Imposible olvidar su voz tonante, el atuendo de guerrillero: borceguíes, ajustada bombacha, ancho cinto, camisa vasta. La melena negra que le sobrepasaba los hombros, bigotes, barba recortada. Así se vestía en invierno y verano. Durante los días de democracia y en plena época de gobiernos militares. Y no lo metían preso porque al requerirlo de documentos, al interceptarlo una patrulla, él sacaba armas: su simpatía, el conocimiento de los lejanos lugares donde habitó. Se calzaba infaltables lentes clipper, subía a una reluciente camioneta último modelo y los perseguidores advertían que estaban ante un soldado de una armada distinta. Alguien que peleó siempre por el conocimiento de los pueblos, por la alegría. Cerveza en mano brindaba por los seres originarios de América a los que estudió en profundidad y a los que enalteció hasta el postrer segundo.

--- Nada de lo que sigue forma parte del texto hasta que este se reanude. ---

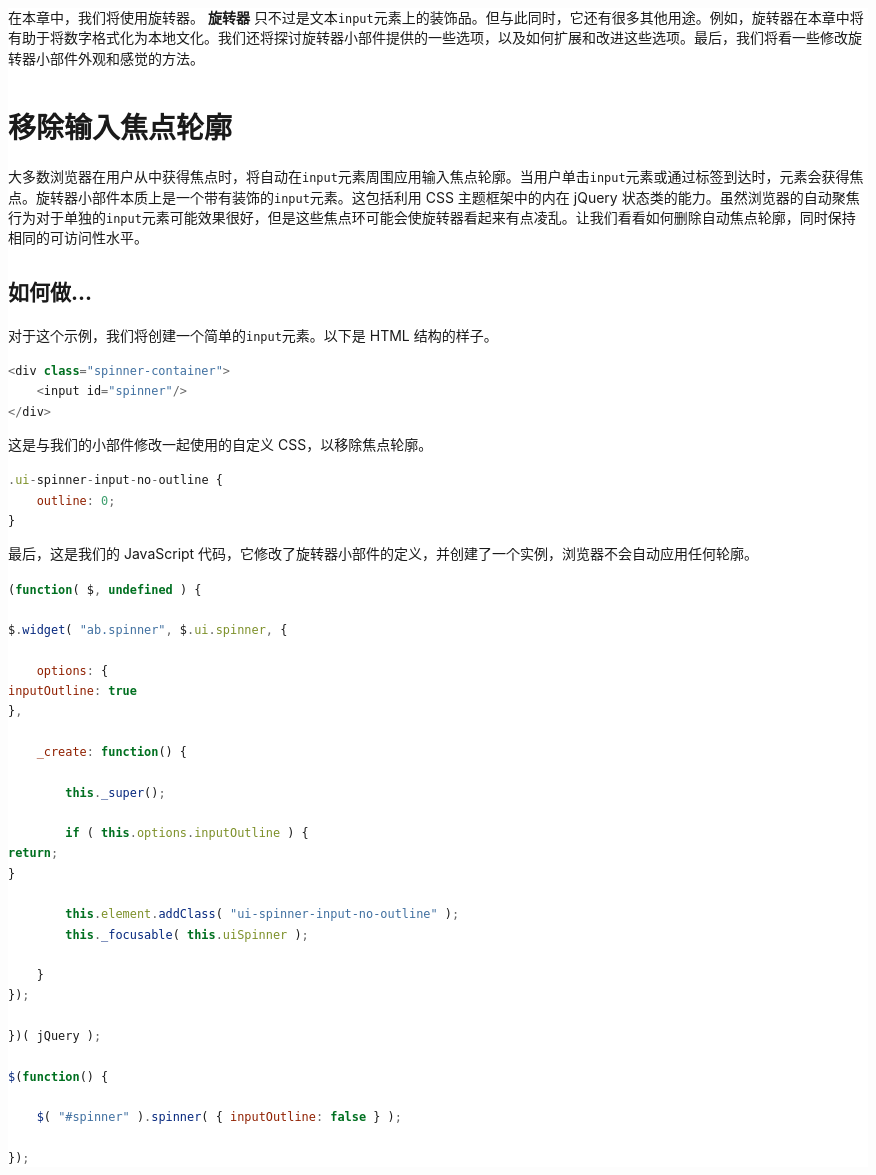 在本章中，我们将使用旋转器。 **旋转器** 只不过是文本`input`元素上的装饰品。但与此同时，它还有很多其他用途。例如，旋转器在本章中将有助于将数字格式化为本地文化。我们还将探讨旋转器小部件提供的一些选项，以及如何扩展和改进这些选项。最后，我们将看一些修改旋转器小部件外观和感觉的方法。

# 移除输入焦点轮廓

大多数浏览器在用户从中获得焦点时，将自动在`input`元素周围应用输入焦点轮廓。当用户单击`input`元素或通过标签到达时，元素会获得焦点。旋转器小部件本质上是一个带有装饰的`input`元素。这包括利用 CSS 主题框架中的内在 jQuery 状态类的能力。虽然浏览器的自动聚焦行为对于单独的`input`元素可能效果很好，但是这些焦点环可能会使旋转器看起来有点凌乱。让我们看看如何删除自动焦点轮廓，同时保持相同的可访问性水平。

## 如何做...

对于这个示例，我们将创建一个简单的`input`元素。以下是 HTML 结构的样子。

```js
<div class="spinner-container">
    <input id="spinner"/>
</div>
```

这是与我们的小部件修改一起使用的自定义 CSS，以移除焦点轮廓。

```js
.ui-spinner-input-no-outline {
    outline: 0;
}
```

最后，这是我们的 JavaScript 代码，它修改了旋转器小部件的定义，并创建了一个实例，浏览器不会自动应用任何轮廓。

```js
(function( $, undefined ) {

$.widget( "ab.spinner", $.ui.spinner, {

    options: {        
inputOutline: true    
},

    _create: function() {

        this._super();

        if ( this.options.inputOutline ) {            
return;        
}

        this.element.addClass( "ui-spinner-input-no-outline" );
        this._focusable( this.uiSpinner );

    }
});

})( jQuery );

$(function() {

    $( "#spinner" ).spinner( { inputOutline: false } );

});
```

Tenía plata el “Comandante” y la gastaba bien. Vivió largo tiempo en la isla de Pascua. Se convirtió en parte de esa comarca de misterio. También residió en las márgenes del lago Titicaca, en una casita convertida en uno de sus hogares. Pronto la gente empezaba a quererlo, porque él no era un extranjero. Venía de la más poderosa patria, la del amor. Era aceptado más allá de credos y nacionalidades.
Uno de sus grandes amigos fue el legendario cura Contreras. Colaboró con materiales, en la construcción de la obra que dejó ese sacerdote, casi un santo, en el barrio La Gloria. Forestó el predio y le hizo una parrilla para que el religioso recibiera a sus amigos. De ideas totalmente opuestas, ambos encontraron el sendero de la amistad, del respeto. Ayudaba en silencio, con sus estudios y alimentos, a jóvenes y niños. Algunos, al fallecer Rafael, revelaron que sus vidas fueron bien encaminadas por esa suerte de ángel raramente caracterizado. Los paraba en la calle y les preguntaba: ¿A vos qué te pasa? ¿Por qué tenés esa cara? Vení, vamos a comer algo y conversamos?